Homework 1

hw1

Author

Saaradhaa M

Published

October 1, 2022

knitr::opts_chunk$set(echo = TRUE, warning = FALSE, message = FALSE)

Question 1

1 (a)

Reading in the data:

# load packages.
library(readxl)
library(tidyverse)
library(lsr)

# read in data.
df <- read_excel("_data/LungCapData.xls")

Distribution of LungCap:

hist(df$LungCap)

The histogram suggests that the distribution is close to a normal distribution. Most of the observations are close to the mean. Very few observations are close to the margins (0 and 15).

1 (b)

The boxplots below show the probability distributions grouped by gender.

boxplot(LungCap~Gender, data = df)

Males appear to have a slightly greater lung capacity than females.

1 (c)

# check class of Smoke.
class(df$Smoke)

[1] "character"

# convert Smoke to factor type.
df$Smoke <- as.factor(df$Smoke)

# mean lung capacity for smokers.
df %>% select(Smoke, LungCap) %>% group_by(Smoke) %>% summarise(mean(LungCap))
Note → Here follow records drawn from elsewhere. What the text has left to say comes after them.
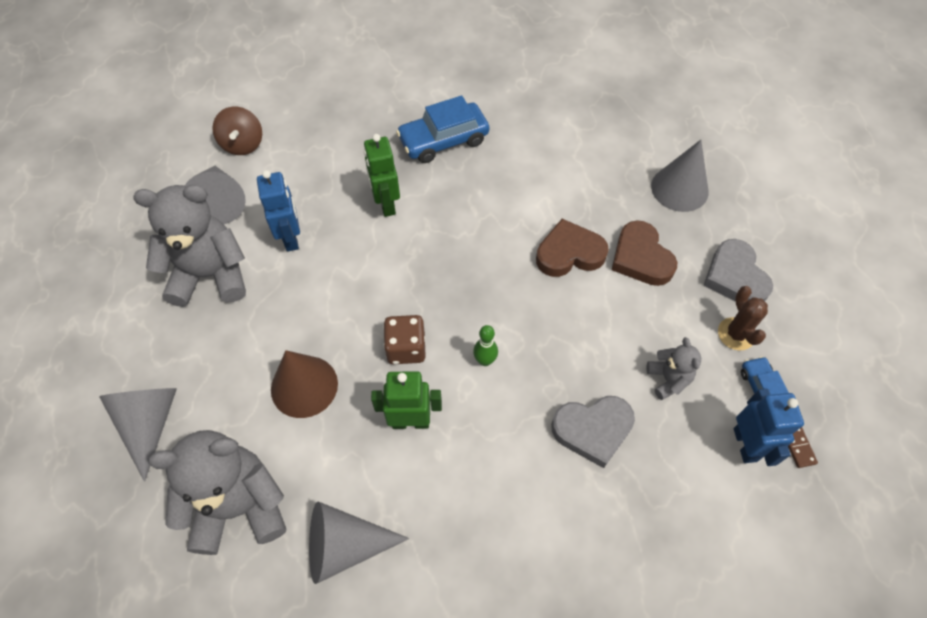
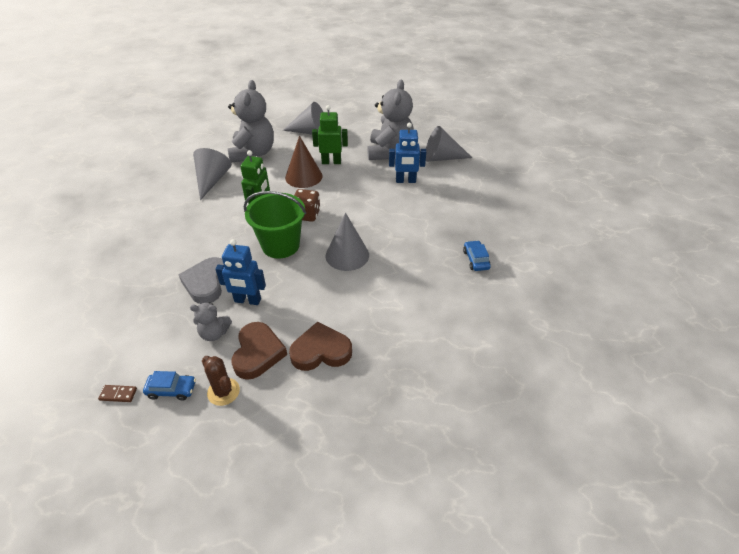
camera: 105 degrees right, 15 degrees down
(243, 144) = (488, 169): brown spinning top -> none
(386, 204) = (420, 222): green robot -> green robot (331, 162)
(443, 140) = (476, 260): blue car -> blue car, size x0.55
(485, 361) = (280, 245): green bowling pin -> green bucket
(569, 253) = (343, 307): brown heart -> brown heart (258, 353)
(679, 188) = (383, 407): grey cone -> grey cone (347, 255)
(735, 277) = (273, 414): grey heart -> none
(736, 334) = (223, 392): brown cactus -> brown cactus turned 45 degrees clockwise
(745, 444) = (142, 361): blue robot -> blue robot (247, 300)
It does not make sense, as I did not expect smokers to have greater mean lung capacities than non-smokers.

1 (d)

# check class of Age.
class(df$Age)

[1] "numeric"

# convert Age to categorical variable.
df <- mutate(df, AgeGroup = case_when(Age <= 13 ~ "13 and below", Age == 14 | Age == 15 ~ "14 to 15", Age == 16 | Age == 17 ~ "16 to 17", Age >= 18 ~ "18 and above"))

# construct histogram.
ggplot(df, aes(x = LungCap)) +
  geom_histogram() +
  facet_grid(AgeGroup~Smoke)

Most people seem to be non-smokers, and non-smokers seem to have greater lung capacity.

1 (e)

# check class of AgeGroup.
class(df$AgeGroup)

[1] "character"

# convert AgeGroup to factor.
df$AgeGroup <- as.factor(df$AgeGroup)

# construct table.
df %>% select(Smoke, LungCap, AgeGroup) %>% group_by(AgeGroup, Smoke) %>% summarise(mean(LungCap))
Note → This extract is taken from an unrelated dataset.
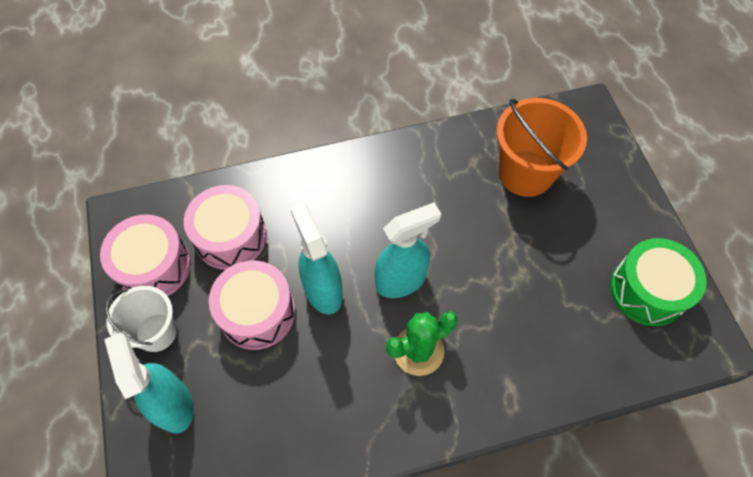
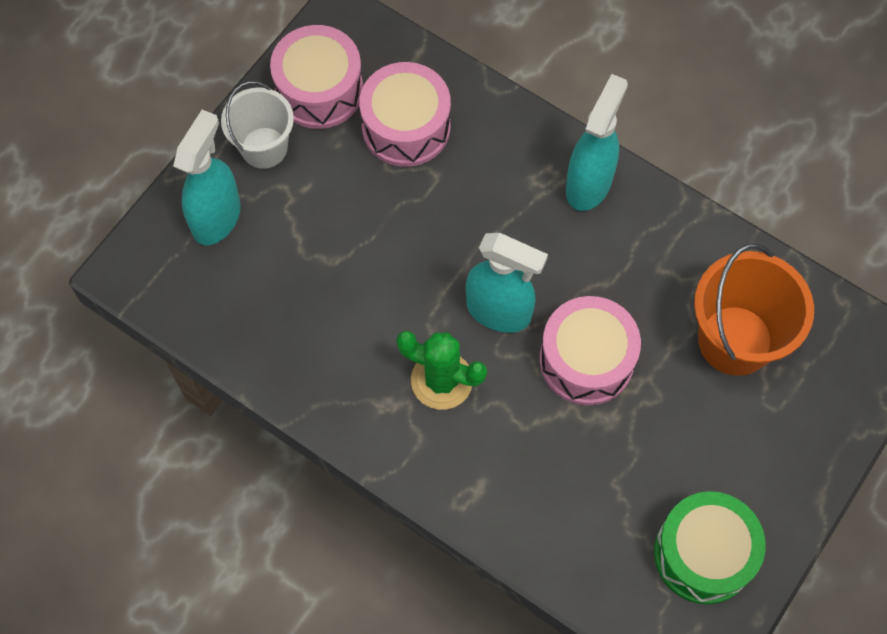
camera: 50 degrees right, 5 degrees up
(257, 312) = (354, 213): pink drum -> pink drum (586, 360)
(323, 290) = (426, 250): turquoise spray bottle -> turquoise spray bottle (589, 184)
Non-smokers have greater mean lung capacity for ages 14-15, 16-17 and 18 and above. Smokers have greater mean lung capacity for age 13 and below, which is different from 1(d). There might be some extreme outliers affecting the results for those age 13 and below.

1 (f)

# correlation.
cor(df$LungCap,df$Age)

[1] 0.8196749

# covariance.
cov(df$LungCap,df$Age)

[1] 8.738289

The value of 0.82 for correlation indicates a strong positive relationship between lung capacity and age - as age increases, lung capacity increases. The covariance is a little harder to interpret - the positive value reflects a positive relationship between lung capacity and age, but it is hard to assess the strength of the relationship, given that covariance ranges from negative infinity to infinity. I would prefer to use correlation in most cases.

Question 2

Adding table and visualization for reference:

# construct table.
X <- c(0, 1, 2, 3, 4)
Freq <- c(128, 434, 160, 64, 24)
table <- data.frame(X, Freq)

# generate line graph.
ggplot(table, aes(x = X, y = Freq)) + geom_line() + labs(x = "Number of Convictions", y = "Number of Prisoners")
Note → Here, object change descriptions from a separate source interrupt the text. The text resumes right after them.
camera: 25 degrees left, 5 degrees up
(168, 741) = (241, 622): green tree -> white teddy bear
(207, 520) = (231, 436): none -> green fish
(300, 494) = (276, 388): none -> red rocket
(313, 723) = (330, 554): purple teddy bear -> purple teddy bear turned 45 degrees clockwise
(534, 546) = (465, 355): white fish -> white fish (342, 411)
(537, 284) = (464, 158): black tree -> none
The most common number of prior convictions among these 810 prisoners is 1.

2 (a)

a <- 160/810

The probability that a randomly selected inmate has exactly 2 prior convictions is 0.1975309.

2 (b)

b <- (128+434)/810

The probability that a randomly selected inmate has fewer than 2 prior convictions is 0.6938272.

2 (c)

c <- (128+434+160)/810

The probability that a randomly selected inmate has 2 or fewer prior convictions is 0.891358.

2 (d)

d <- (64+24)/810

The probability that a randomly selected inmate has more than 2 prior convictions is 0.108642.

2 (e)

# multiply each value of X by its probability and add the products.
e <- (0*(128/810)) + (1*(434/810)) + (2*(160/810)) + (3*(64/810)) + (4*(24/810))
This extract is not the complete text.